Stamping Out Polio

AFTER THE POLIO outbreak of 2002, the sharp drop in the number of cases reported in 2003 all over India is a commendable public health achievement. India is among the last seven remaining nations in the world where polio is still endemic. The majority of polio cases reported worldwide are from India. A reduction from 1,600 reported cases of polio in 2002 to just 190 till November 2003 shows the Government responded swiftly to contain what could have turned into a large-scale crisis through an intensified national immunisation programme. But there can be no letting down of the guard yet. While Uttar Pradesh and Bihar account for most reported cases, the emergence of Karnataka and Andhra Pradesh as the two new “hot zones” for the disease and the detection of two cases over the last month in Tamil Nadu, also a polio-free State since 2000, are worrying developments. As long as the wild polio virus exists anywhere in India, the risk of it spreading to areas considered free of the disease will remain. Since polio is completely eradicable, even one case of polio is a case too many.

The hardy polio virus lives in the human intestine, is ejected into the environment through excreta, and spreads by contact with fecal matter. The disease strikes mainly children, cripples the limbs, and is sometimes fatal. Children living in crowded and insanitary conditions without access to clean drinking water are particularly vulnerable to it. This is why a bombardment of the virus through a synchronised mass immunisation of children in the zero to five age group — such as the one carried out nationally on January 4 — with the oral polio vaccine is considered the best way to ensure zero incidence. India has done this since 1996 but a cutback in planned immunisation in 2002 was the main factor behind that year’s polio resurgence in Uttar Pradesh. It pushed back the goal of a polio-free India and a polio-free world from 2005 to 2007. This year the Government is reported to be considering holding five nationwide immunisation days as against the usual two annually. Such a decision, despite the costs involved in conducting such an exercise, will be timely. The benefits of total eradication, which will eventually include savings on the massive national expenditure in fighting the disease, far outweigh the expenditure. In order to be effective, national immunisation days must cover as many as possible of India’s 165 million children under the age of five years. Superstition and fallacies about the effects of the oral polio vaccine still stop many parents from getting their children vaccinated. The involvement of voluntary organisations such as Rotary in a door-to-door campaign to build awareness has helped immensely but educating people about the disease and the vaccine remains a key challenge for the Government.

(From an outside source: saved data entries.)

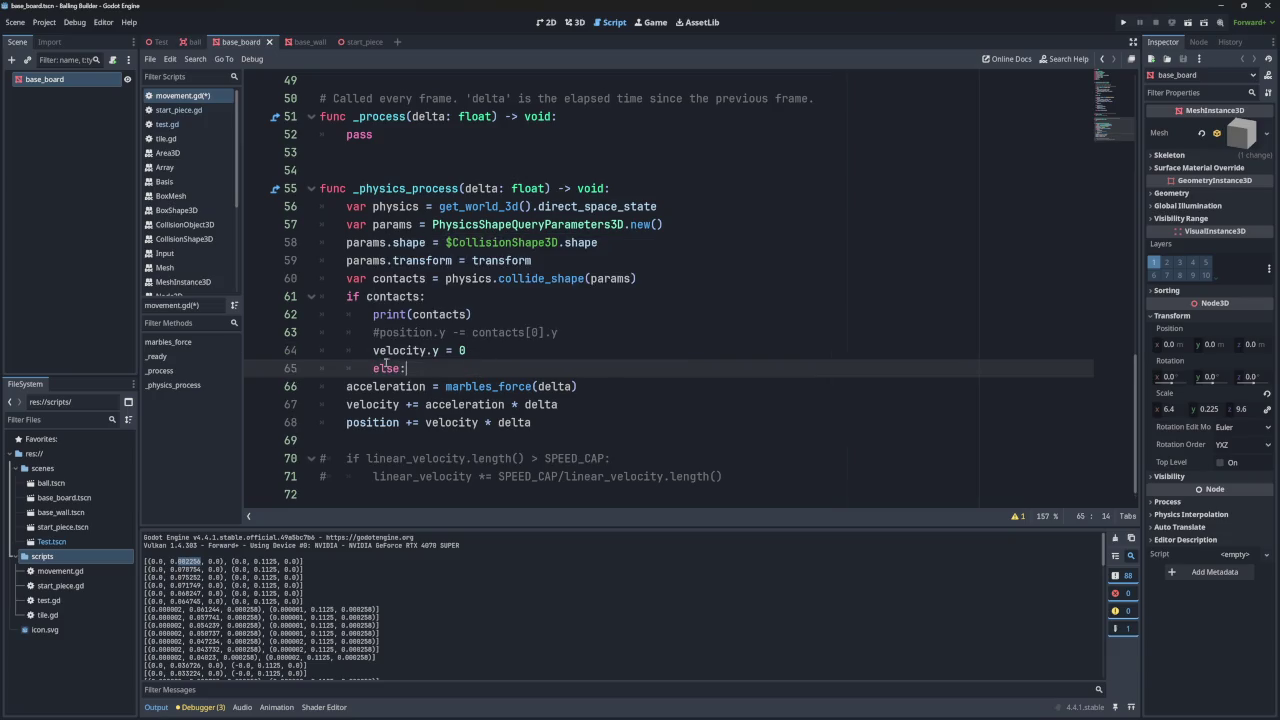
pyautogui.click(376, 368)
pyautogui.press('Tab')
pyautogui.press('BackSpace')
pyautogui.press('BackSpace')
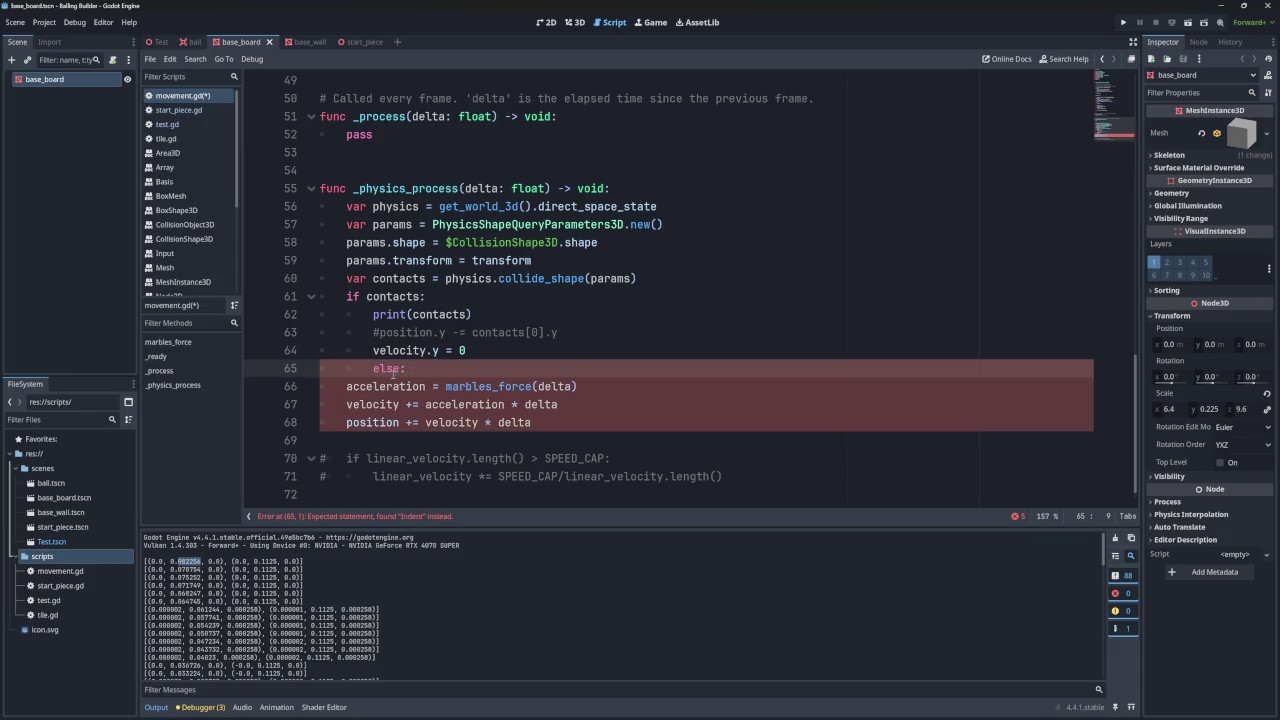
pyautogui.moveTo(531, 422); pyautogui.dragTo(336, 386)
pyautogui.press('Tab')
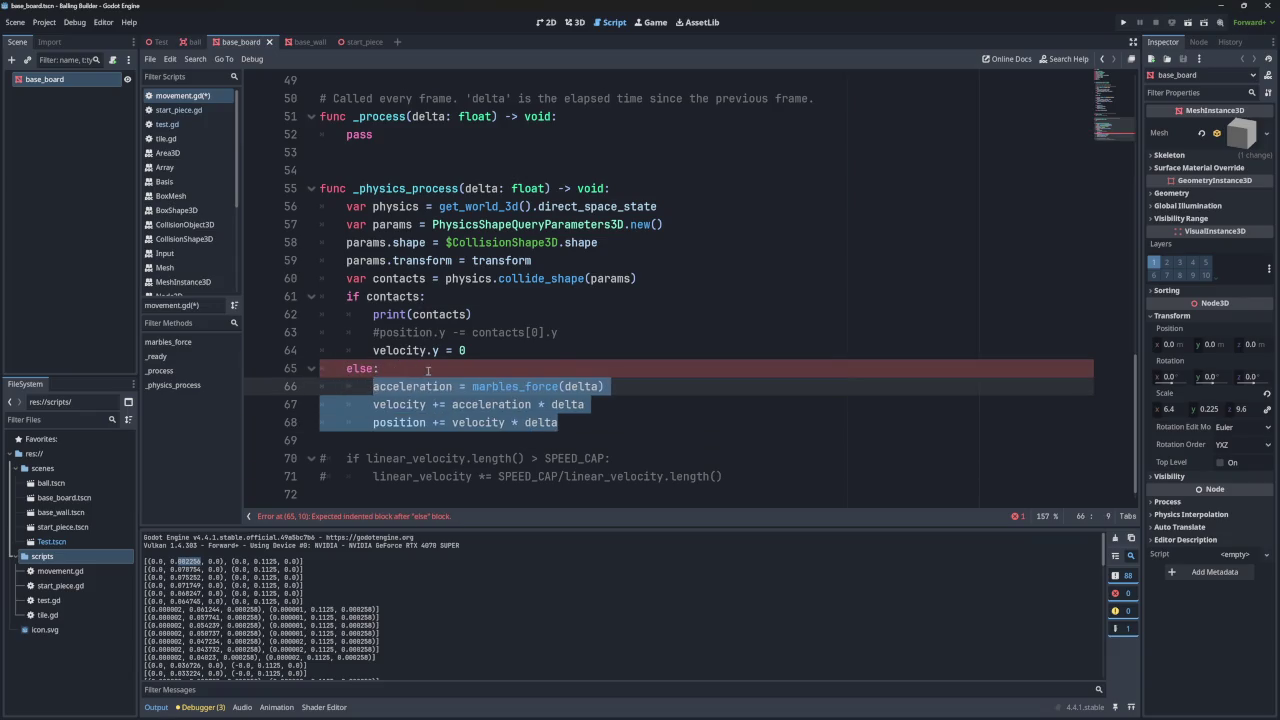
pyautogui.click(444, 362)
pyautogui.moveTo(487, 352)
pyautogui.mouseDown()
pyautogui.moveTo(524, 332)
pyautogui.moveTo(541, 348)
pyautogui.moveTo(534, 322)
pyautogui.mouseUp()
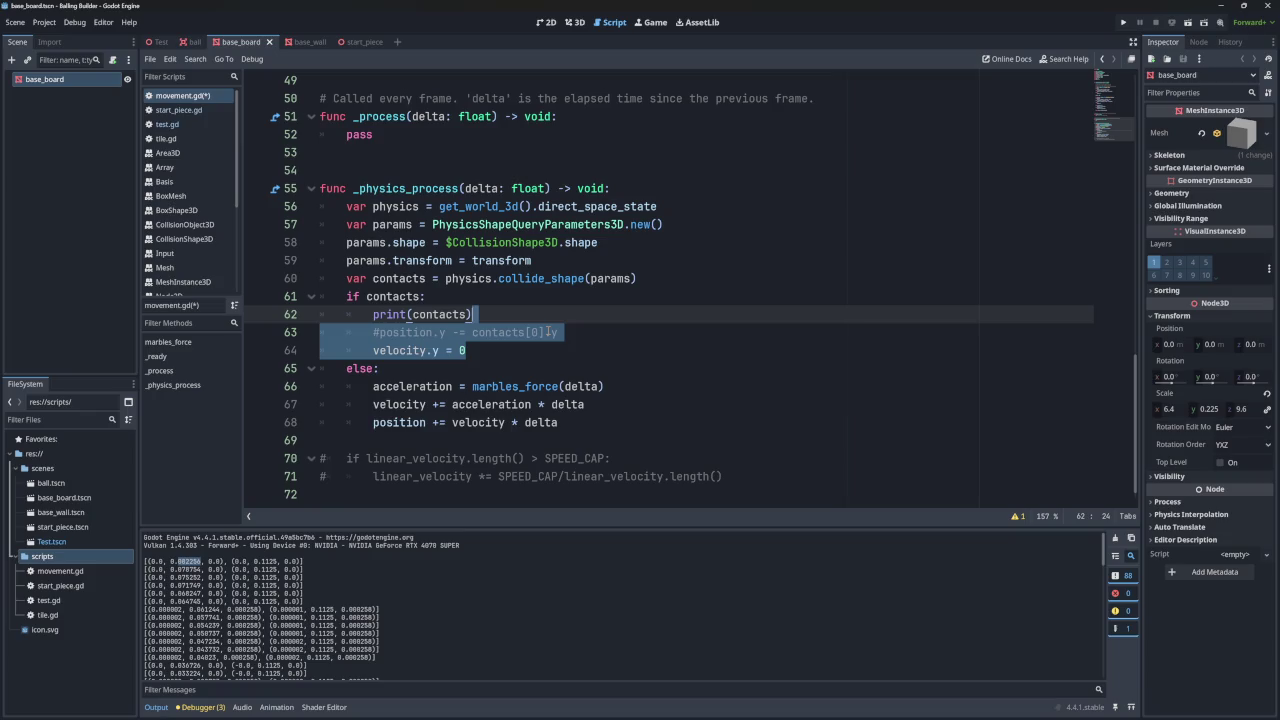
pyautogui.press('BackSpace')
# - Test-run the reordered script, close the game, and select the motion lines under else
pyautogui.click(1123, 22)
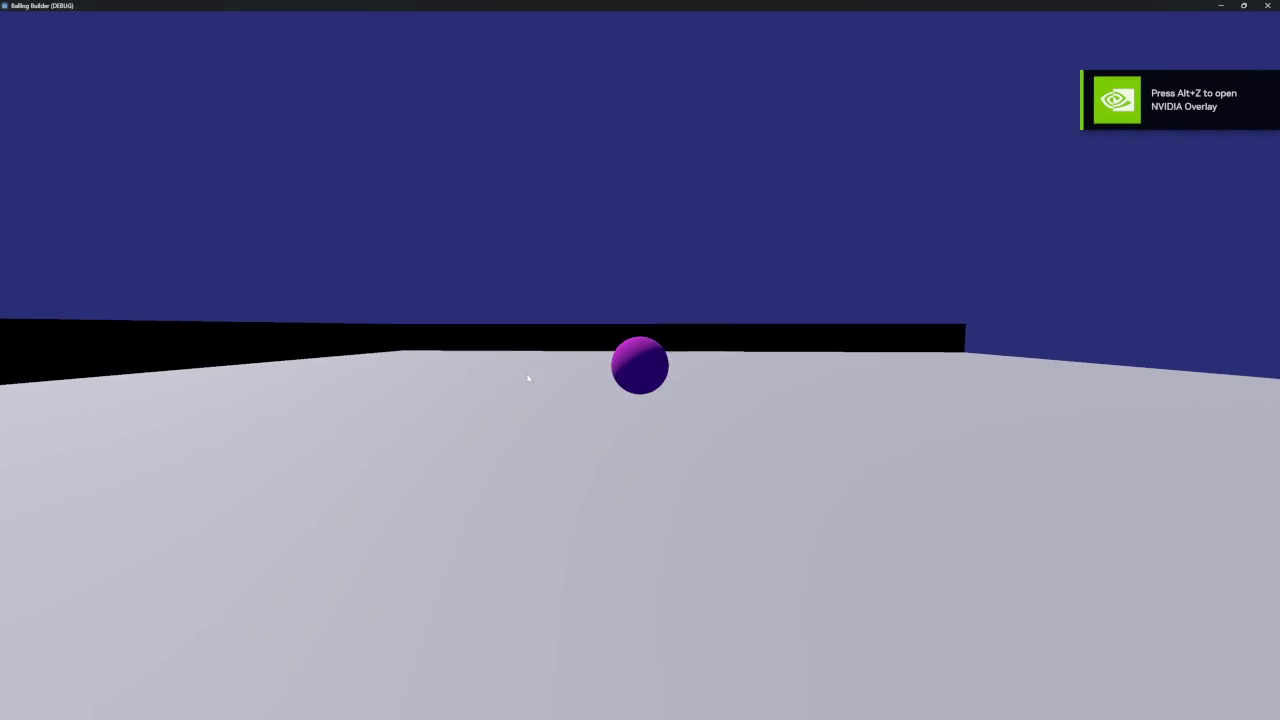
pyautogui.click(1267, 5)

Simultaneously, the Government must ensure that the focus on planned immunisation does not distract attention from routine immunisation through which new-born children get four oral polio vaccine doses from zero to three months. With 15.5 million children born every year in India, routine vaccination is the only way to prevent gaps in immunity from developing. As Tamil Nadu has shown, much also depends on surveillance. The early detection of the two cases reported in the State enabled health officials immediately to immunise all children in those two areas. The Union Health Minister, Sushma Swaraj, wants zero incidence in India in 2004 so that the country can be declared polio-free after the waiting period of three years. The goal is within reach. It must not be allowed to slip away this time.